Com bens tangíveis não é assim. Para oferecer mais um par de sapatos ou mais um computador a um cliente interessado em adquiri-los, a empresa que os produz incorre em custos, custos que crescem à medida que ela expande a sua produção. Assim, os custos aumentam nas atividades tradicionais quando aumenta a quantidade produzida. Este aumento no custo de produção em relação ao preço do produto no mercado reduz os lucros e tende, portanto, a impor limites ao crescimento da empresa.

Isso é importante, pois a limitação de tamanho dificulta que poucas empresas concentrem toda a oferta de um produto, o que lhes permitiria cobrar preços mais elevados sem sofrer concorrência, e obter margens de lucros maiores do que aquelas que efetivamente obtêm sob concorrência. Por conseguinte, a elevação do custo marginal é um fator importante (embora não seja o único) a limitar o crescimento das empresas, podendo garantir assim que haja sempre um número elevado de empresas competindo entre si, o que resulta em preços mais baixos e margens de lucro mais reduzidas.

Contudo, no caso dos produtos intangíveis não há elevação do custo marginal. A produção pode ser ampliada a um custo praticamente nulo. O resultado é uma tendência à concentração da produção em poucas empresas, que obtêm margens de lucro elevadas, concentrando em si os lucros.

Para entender como isto acontece, considere o fato de que o custo médio de desenvolvimento de um aplicativo de celular gira em torno de 200 mil dólares, ou aproximadamente 1 milhão de reais. Vamos supor que este tipo de aplicativo pode ser baixado por R$ 20. Se uma empresa fabricante conseguir 60.000 downloads, sua receita será de aproximadamente 60.000 x R$ 20, ou R$ 1.200.000 (estou desconsiderando despesas como impostos, para simplificar).

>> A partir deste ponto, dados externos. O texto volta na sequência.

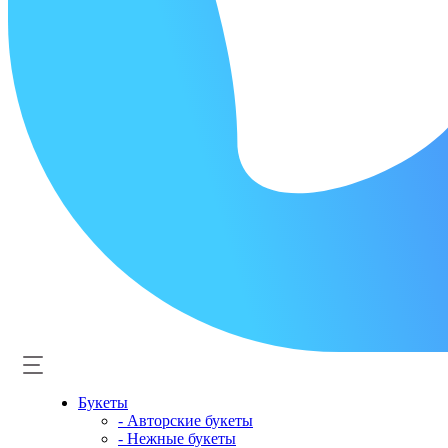
Букеты
- Авторские букеты
- Нежные букеты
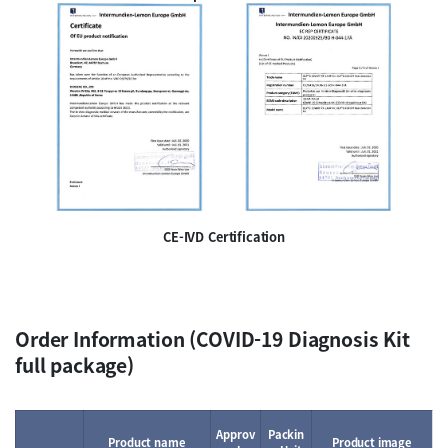
CE-IVD Certification
Order Information (COVID-19 Diagnosis Kit
full package)
Approv
Packin
Product name
Product image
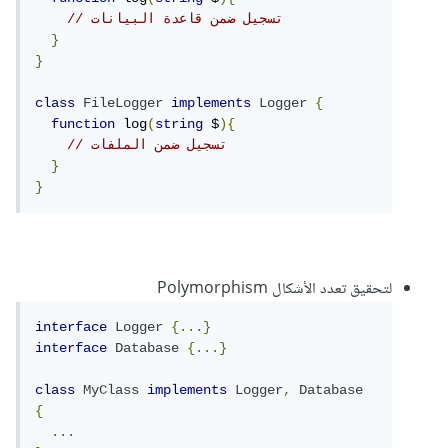
// تسجيل ضمن قاعدة البيانات
}
}
class
FileLogger
implements
Logger
{
function
 log
(
string
 $
){
// تسجيل ضمن الملفات
}
}
لتحقيق تعدد الأشكال Polymorphism
interface
Logger
{...}
interface
Database
{...}
class
MyClass
implements
Logger
,
Database
{
...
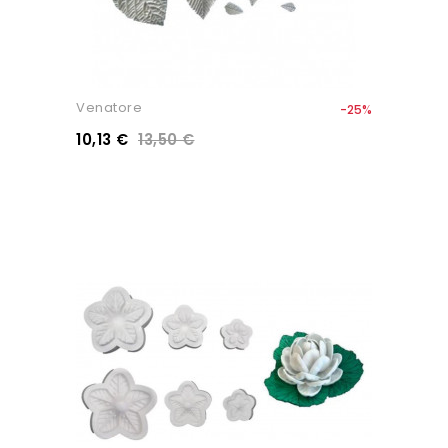
Venatore
-25%
10,13 €
13,50 €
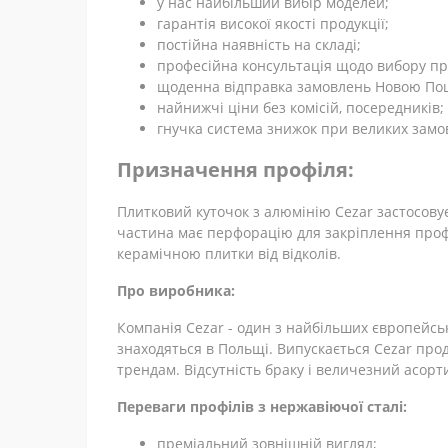
у нас найбільший вибір моделей;
гарантія високої якості продукції;
постійна наявність на складі;
професійна консультація щодо вибору п
щоденна відправка замовлень Новою По
найнижчі ціни без комісій, посередників;
гнучка система знижок при великих замо
Призначення профіля:
Плитковий куточок з алюмінію Cezar застосовує
частина має перфорацію для закріплення проф
керамічною плитки від відколів.
Про виробника:
Компанія Cezar - один з найбільших європейсь
знаходяться в Польщі. Випускається Cezar проду
трендам. Відсутність браку і величезний асорт
Переваги профілів з нержавіючої сталі:
преміальний зовнішній вигляд;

Seu lucro, simplificando, será então R$ 1.200.000 de receitas menos 1 milhão gastos no desenvolvimento do aplicativo, ou seja, R$ 200.000.

Mas vamos imaginar que uma outra empresa desenvolveu com o mesmo custo de 1 milhão outro aplicativo, que atende de forma mais eficaz às preferências dos usuários, e em razão disto se tornou um campeão de vendas, com um milhão de downloads. Neste caso, a receita desta segunda empresa será de 1 milhão x R$ 20, o que dá R$ 20 milhões, e seu lucro será de R$ 19 milhões (R$ 20 milhões de receita menos R$ 1 milhão de custos de desenvolvimento do aplicativo), muito acima dos R$ 200 mil da primeira empresa.

O que este exemplo ilustrativo mostra é que a competição entre empresas que participam da revolução digital acontece por meio de produtos inovadores, que se tornam campeões de vendas e com isso geram lucros muito maiores do que os lucros dos seus concorrentes. Neste caso, não se trata da tradicional competição por preços, em que as empresas se esforçam para oferecer quantidades crescentes aos menores preços possíveis, dado que os seus custos aumentam quando aumenta a quantidade vendida.

O resultado desta competição por produtos inovadores é que são poucas as empresas digitais campeãs de vendas, que crescem muito em relação às demais, e que vão concentrar os lucros. Concentrando os lucros, estas poucas empresas vão beneficiais apenas seus proprietários, acionistas, executivos e trabalhadores de elite (veja o artigo da semana passada), contribuindo assim para concentrar a renda. O leitor deve estar se perguntando: mas, se a competição é por produtos inovadores, pode surgir um inovador com uma inovação melhor do que aquela que tornou a grande empresa campeã de vendas, derrubar as vendas desta última e ajudar a desconcentrar os lucros.

O problema é que as evidências mostram que há pouca rotatividade de empresas campeãs de vendas. Isto se deve principalmente ao fato de que há custos em se trocar de produto quando ele incorpora softwares, porque estes produtos exigem aprendizado para serem utilizados por consumidores ou empresas clientes: são os chamados custos de mudança (do inglês switching costs). Estes custos criam barreiras para novos produtos no mercado. Os leitores que já tiveram de trocar de fabricante de celular já experimentaram os custos de mudança.

A revolução digital vai concentrar salários e lucros.